Stored data entries:
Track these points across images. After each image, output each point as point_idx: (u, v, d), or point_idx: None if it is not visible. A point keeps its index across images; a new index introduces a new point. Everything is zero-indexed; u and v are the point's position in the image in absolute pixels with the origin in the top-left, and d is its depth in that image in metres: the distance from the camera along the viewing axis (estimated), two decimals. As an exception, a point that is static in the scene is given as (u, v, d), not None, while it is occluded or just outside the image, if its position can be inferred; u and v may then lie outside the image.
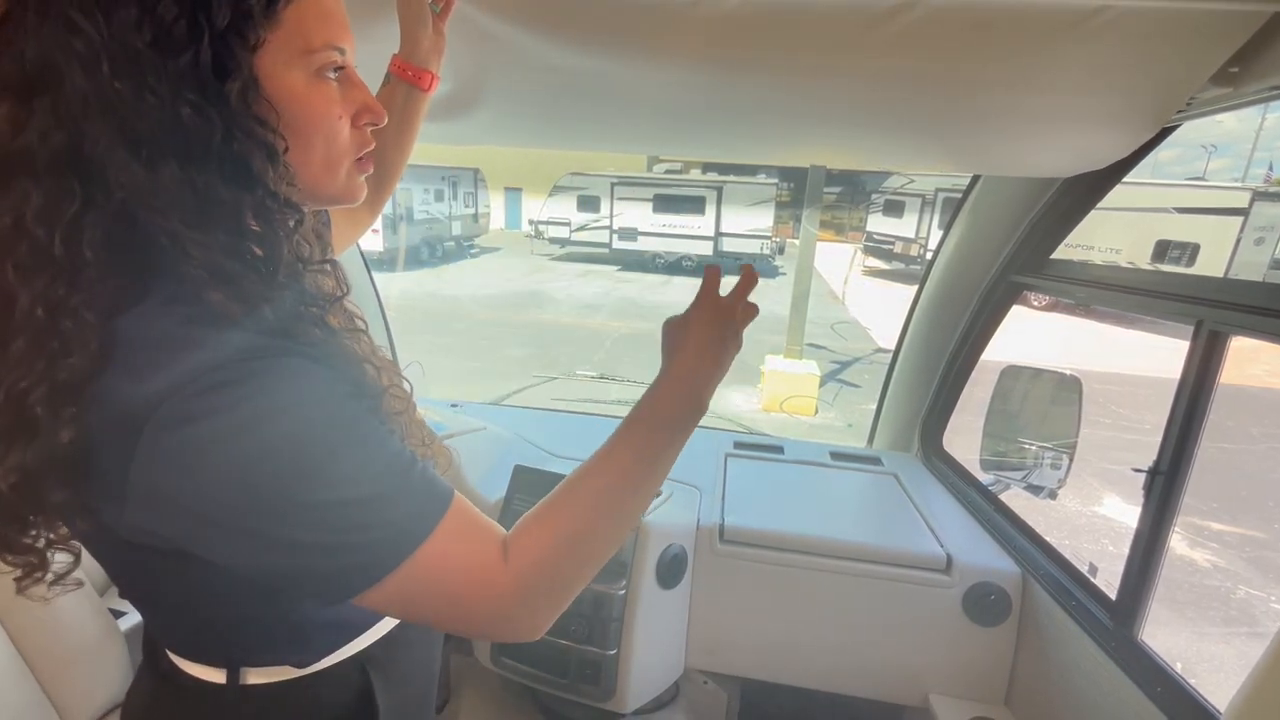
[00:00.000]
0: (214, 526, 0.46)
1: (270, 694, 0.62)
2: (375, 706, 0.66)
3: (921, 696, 1.46)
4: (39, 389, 0.43)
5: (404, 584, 0.50)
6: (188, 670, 0.62)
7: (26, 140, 0.41)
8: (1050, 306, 11.45)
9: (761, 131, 1.32)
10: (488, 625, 0.57)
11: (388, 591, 0.50)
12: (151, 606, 0.62)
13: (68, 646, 1.09)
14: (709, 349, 0.65)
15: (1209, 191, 11.09)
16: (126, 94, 0.41)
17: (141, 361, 0.45)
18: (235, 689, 0.61)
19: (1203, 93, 0.91)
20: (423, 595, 0.52)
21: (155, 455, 0.44)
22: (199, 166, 0.44)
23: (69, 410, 0.44)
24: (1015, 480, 1.64)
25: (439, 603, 0.53)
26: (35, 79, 0.41)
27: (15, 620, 1.04)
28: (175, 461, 0.44)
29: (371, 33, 0.92)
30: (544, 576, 0.57)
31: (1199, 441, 1.05)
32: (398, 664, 0.70)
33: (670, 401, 0.64)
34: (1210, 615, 3.58)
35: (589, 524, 0.60)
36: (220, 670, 0.61)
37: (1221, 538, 4.36)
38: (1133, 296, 1.24)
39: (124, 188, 0.43)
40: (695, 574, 1.52)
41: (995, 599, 1.40)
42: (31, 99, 0.41)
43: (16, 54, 0.41)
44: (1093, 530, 4.41)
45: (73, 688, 1.08)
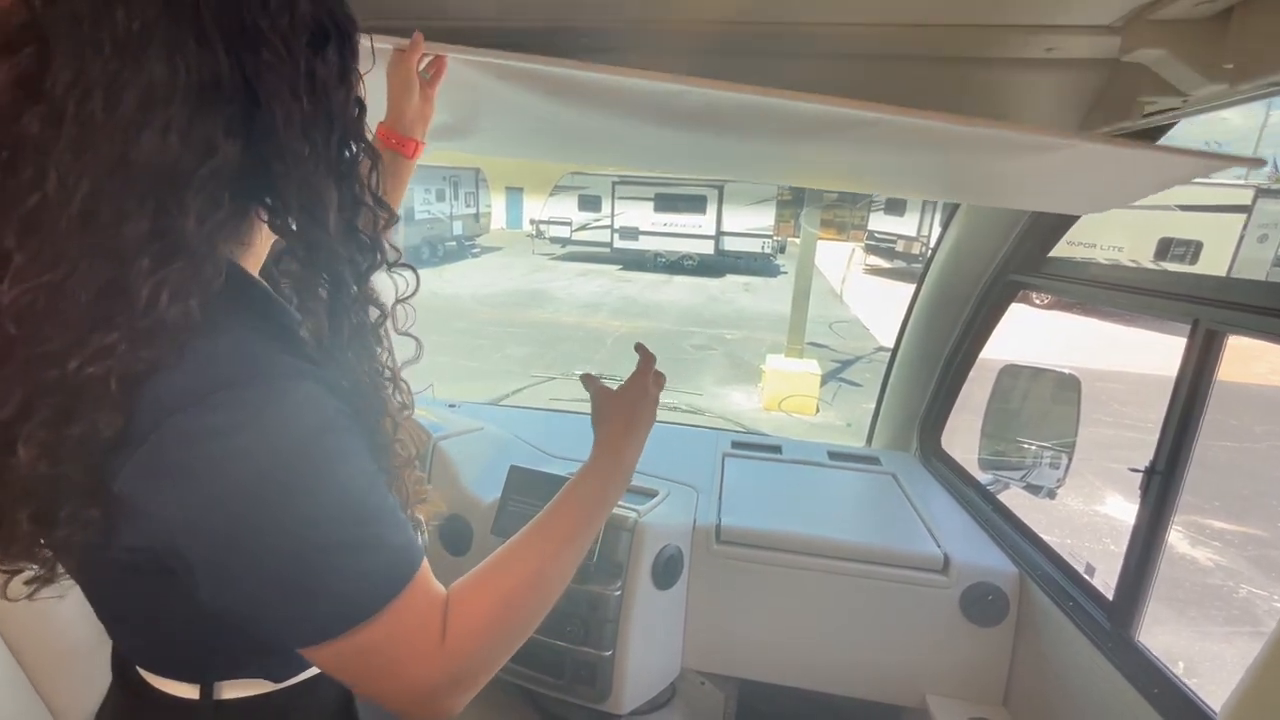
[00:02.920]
0: (192, 544, 0.46)
1: (245, 709, 0.59)
2: (356, 718, 0.64)
3: (919, 697, 1.45)
4: (112, 373, 0.43)
5: (354, 641, 0.49)
6: (159, 687, 0.60)
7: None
8: (1051, 304, 11.42)
9: (755, 158, 1.34)
10: (411, 700, 0.53)
11: (336, 648, 0.49)
12: (122, 622, 0.60)
13: (61, 649, 1.09)
14: (630, 421, 0.76)
15: (1212, 188, 11.04)
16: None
17: (194, 363, 0.45)
18: (209, 704, 0.58)
19: (1197, 90, 0.90)
20: (363, 657, 0.50)
21: (159, 458, 0.45)
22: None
23: (126, 402, 0.44)
24: (1014, 480, 1.63)
25: (375, 670, 0.51)
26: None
27: (8, 623, 1.03)
28: (178, 471, 0.45)
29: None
30: (479, 648, 0.56)
31: (1196, 440, 1.05)
32: None
33: (606, 476, 0.71)
34: (1212, 615, 3.56)
35: (524, 592, 0.60)
36: (194, 686, 0.59)
37: (1223, 536, 4.34)
38: (1130, 295, 1.23)
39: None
40: (692, 574, 1.52)
41: (993, 599, 1.39)
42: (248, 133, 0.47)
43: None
44: (1094, 529, 4.40)
45: (66, 690, 1.08)
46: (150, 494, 0.45)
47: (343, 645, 0.49)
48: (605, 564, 1.43)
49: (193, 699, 0.59)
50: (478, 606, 0.57)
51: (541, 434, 1.91)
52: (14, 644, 1.04)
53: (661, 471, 1.73)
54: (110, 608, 0.59)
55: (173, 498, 0.45)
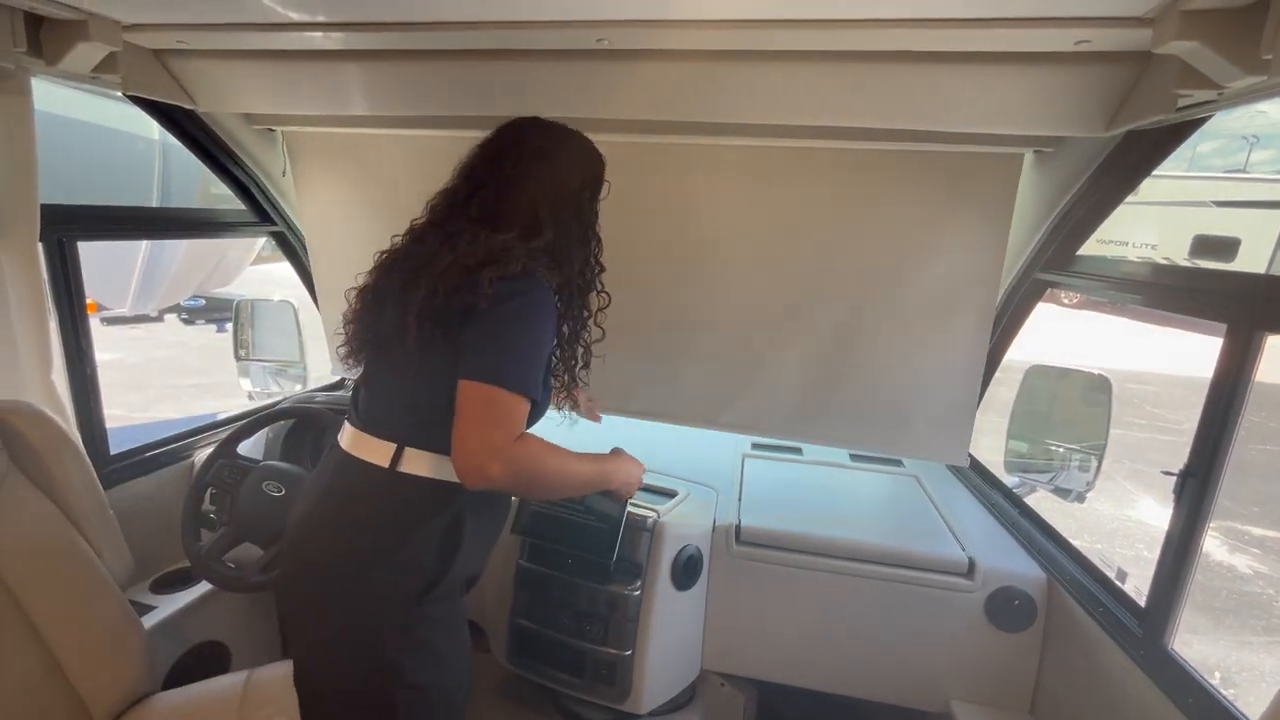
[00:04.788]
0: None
1: (410, 481, 0.96)
2: (464, 523, 0.98)
3: (943, 703, 1.43)
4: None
5: (494, 395, 0.88)
6: (361, 455, 0.99)
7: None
8: (1081, 304, 11.15)
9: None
10: (476, 452, 0.86)
11: (482, 390, 0.88)
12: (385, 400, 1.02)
13: (93, 641, 1.12)
14: (623, 476, 1.20)
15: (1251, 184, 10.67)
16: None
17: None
18: (392, 472, 0.96)
19: (1234, 82, 0.88)
20: (487, 408, 0.88)
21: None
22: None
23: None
24: (1041, 483, 1.60)
25: (477, 419, 0.88)
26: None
27: (43, 616, 1.07)
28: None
29: None
30: (520, 466, 0.90)
31: (1233, 443, 1.01)
32: (480, 506, 1.01)
33: (606, 474, 1.16)
34: (1251, 624, 3.44)
35: (553, 469, 0.98)
36: (389, 449, 0.97)
37: (1263, 543, 4.19)
38: (1163, 294, 1.20)
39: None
40: (712, 575, 1.51)
41: (1019, 604, 1.37)
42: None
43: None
44: (1125, 535, 4.28)
45: (98, 681, 1.11)
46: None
47: (485, 390, 0.88)
48: (625, 564, 1.43)
49: (381, 464, 0.97)
50: (540, 450, 0.94)
51: (564, 438, 1.92)
52: (49, 636, 1.07)
53: (681, 472, 1.72)
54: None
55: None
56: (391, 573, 0.94)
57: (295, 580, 1.01)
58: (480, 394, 0.88)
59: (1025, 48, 1.08)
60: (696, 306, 1.71)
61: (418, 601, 0.95)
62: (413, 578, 0.95)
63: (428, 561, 0.96)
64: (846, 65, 1.18)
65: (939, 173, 1.48)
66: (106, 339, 6.85)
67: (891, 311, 1.61)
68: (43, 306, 1.27)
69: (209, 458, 1.47)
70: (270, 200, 1.92)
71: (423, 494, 0.96)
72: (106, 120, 4.28)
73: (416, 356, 0.94)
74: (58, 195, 1.32)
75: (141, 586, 1.53)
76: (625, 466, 1.19)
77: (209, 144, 1.71)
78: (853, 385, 1.68)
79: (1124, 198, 1.33)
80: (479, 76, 1.32)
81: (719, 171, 1.60)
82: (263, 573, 1.32)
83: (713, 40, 1.15)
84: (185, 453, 1.70)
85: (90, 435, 1.45)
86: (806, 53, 1.18)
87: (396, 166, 1.76)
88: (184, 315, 8.18)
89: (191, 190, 5.02)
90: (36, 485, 1.12)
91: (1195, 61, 0.90)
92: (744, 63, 1.21)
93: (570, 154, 1.09)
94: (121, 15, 1.18)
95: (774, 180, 1.57)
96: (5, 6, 1.10)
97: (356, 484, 0.98)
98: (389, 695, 0.93)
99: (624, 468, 1.19)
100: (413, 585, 0.95)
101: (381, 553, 0.94)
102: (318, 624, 0.98)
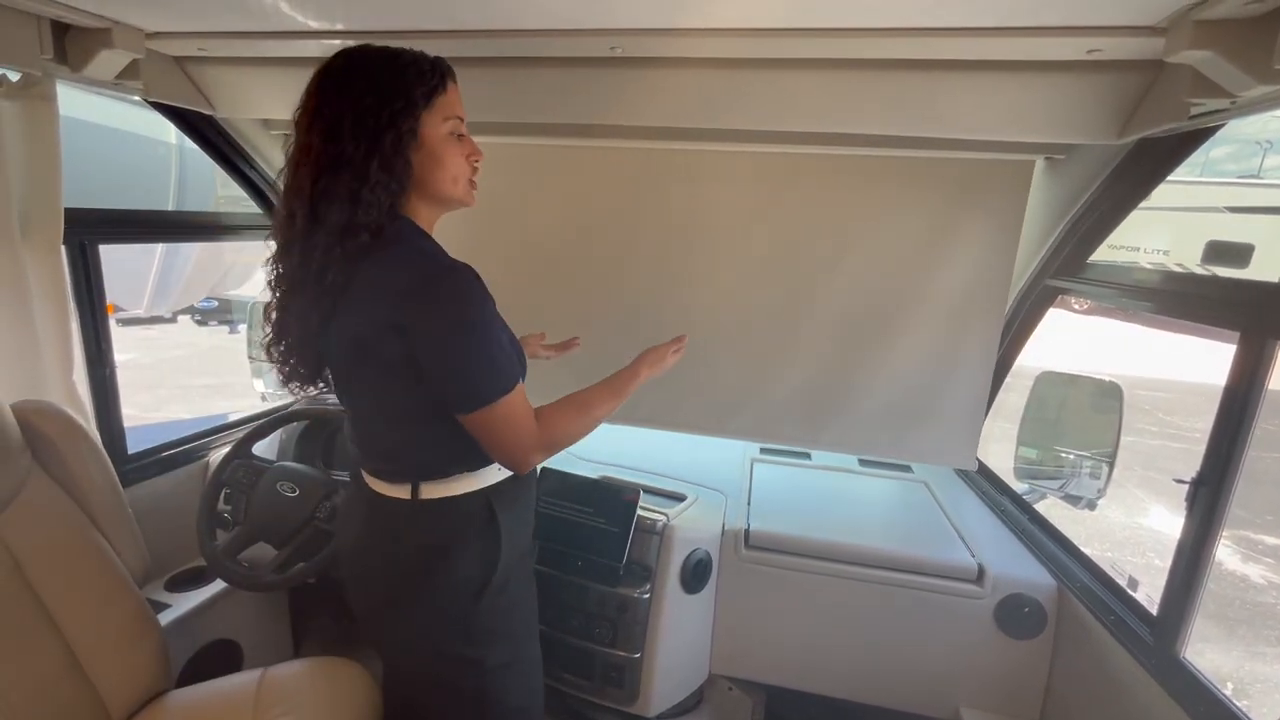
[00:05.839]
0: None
1: (436, 505, 0.97)
2: (497, 519, 1.00)
3: (952, 710, 1.43)
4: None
5: (497, 412, 0.89)
6: (384, 492, 0.99)
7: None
8: (1091, 309, 11.07)
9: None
10: (518, 456, 0.94)
11: (483, 413, 0.88)
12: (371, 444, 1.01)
13: (112, 638, 1.14)
14: (650, 363, 1.17)
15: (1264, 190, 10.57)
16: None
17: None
18: (416, 501, 0.97)
19: (1247, 91, 0.88)
20: (500, 425, 0.90)
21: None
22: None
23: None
24: (1051, 489, 1.59)
25: (500, 431, 0.90)
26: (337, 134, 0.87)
27: (63, 612, 1.09)
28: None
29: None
30: (555, 439, 0.98)
31: (1246, 451, 1.01)
32: (506, 497, 1.03)
33: (629, 374, 1.14)
34: (1265, 634, 3.41)
35: (582, 419, 1.03)
36: (406, 487, 0.97)
37: (1277, 553, 4.15)
38: (1175, 301, 1.20)
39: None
40: (720, 579, 1.51)
41: (1029, 612, 1.36)
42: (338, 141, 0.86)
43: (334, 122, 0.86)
44: (1136, 543, 4.24)
45: (116, 679, 1.13)
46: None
47: (494, 411, 0.88)
48: (634, 566, 1.44)
49: (405, 498, 0.97)
50: (558, 410, 1.00)
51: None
52: (69, 632, 1.09)
53: (690, 475, 1.73)
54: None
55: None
56: (442, 586, 0.97)
57: (357, 600, 1.06)
58: (485, 419, 0.89)
59: (1037, 56, 1.09)
60: (704, 313, 1.72)
61: (477, 600, 0.99)
62: (464, 584, 0.98)
63: (474, 565, 0.99)
64: (858, 73, 1.18)
65: (950, 179, 1.49)
66: (119, 340, 6.92)
67: (901, 317, 1.61)
68: (65, 308, 1.29)
69: (225, 458, 1.49)
70: (285, 204, 1.95)
71: (451, 510, 0.98)
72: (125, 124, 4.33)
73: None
74: (77, 198, 1.34)
75: (157, 585, 1.55)
76: (643, 369, 1.15)
77: (227, 149, 1.73)
78: (862, 391, 1.68)
79: (1136, 205, 1.33)
80: (494, 83, 1.34)
81: (729, 178, 1.61)
82: (276, 572, 1.33)
83: (726, 48, 1.16)
84: (200, 453, 1.73)
85: (109, 435, 1.47)
86: (819, 60, 1.19)
87: None
88: (197, 316, 8.26)
89: (207, 194, 5.08)
90: (59, 484, 1.14)
91: (1208, 71, 0.91)
92: (756, 70, 1.22)
93: None
94: (144, 23, 1.21)
95: (785, 187, 1.58)
96: (32, 15, 1.12)
97: (389, 515, 1.00)
98: (478, 683, 1.01)
99: (642, 371, 1.15)
100: (466, 590, 0.98)
101: (429, 572, 0.97)
102: (391, 639, 1.05)
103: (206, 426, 1.82)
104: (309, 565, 1.33)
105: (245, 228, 1.98)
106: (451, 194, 0.96)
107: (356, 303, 0.88)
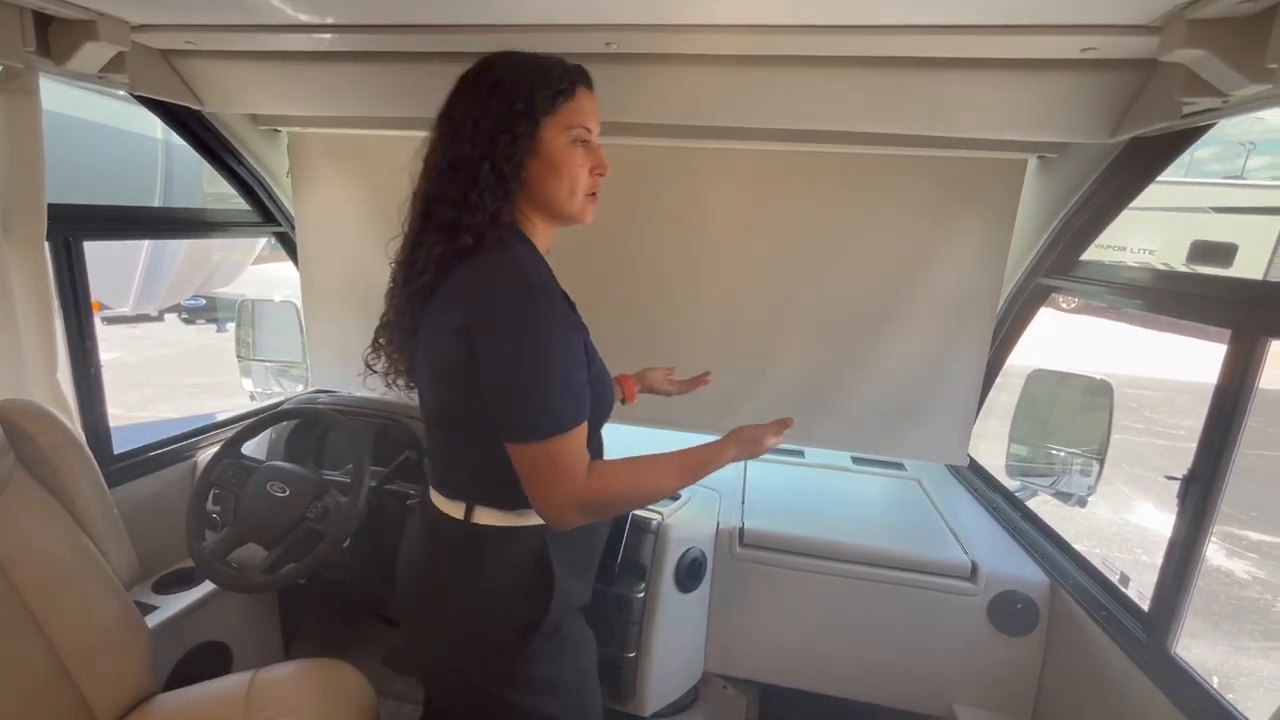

» Assignment:
While skipping the pictures, transcribe the data above from the line showing "73: (416, 356, 0.94)" through the line showing "[00:05.839]", exactly and with both ends.

» Reply to the exercise:
73: (416, 356, 0.94)
74: (58, 195, 1.32)
75: (141, 586, 1.53)
76: (625, 466, 1.19)
77: (209, 144, 1.71)
78: (853, 385, 1.68)
79: (1124, 198, 1.33)
80: (479, 76, 1.32)
81: (719, 171, 1.60)
82: (263, 573, 1.32)
83: (713, 40, 1.15)
84: (185, 453, 1.70)
85: (90, 435, 1.45)
86: (806, 53, 1.18)
87: (396, 166, 1.76)
88: (184, 315, 8.18)
89: (191, 190, 5.02)
90: (36, 485, 1.12)
91: (1195, 61, 0.90)
92: (744, 63, 1.21)
93: (570, 154, 1.09)
94: (121, 15, 1.18)
95: (774, 180, 1.57)
96: (5, 6, 1.10)
97: (356, 484, 0.98)
98: (389, 695, 0.93)
99: (624, 468, 1.19)
100: (413, 585, 0.95)
101: (381, 553, 0.94)
102: (318, 624, 0.98)
[00:05.839]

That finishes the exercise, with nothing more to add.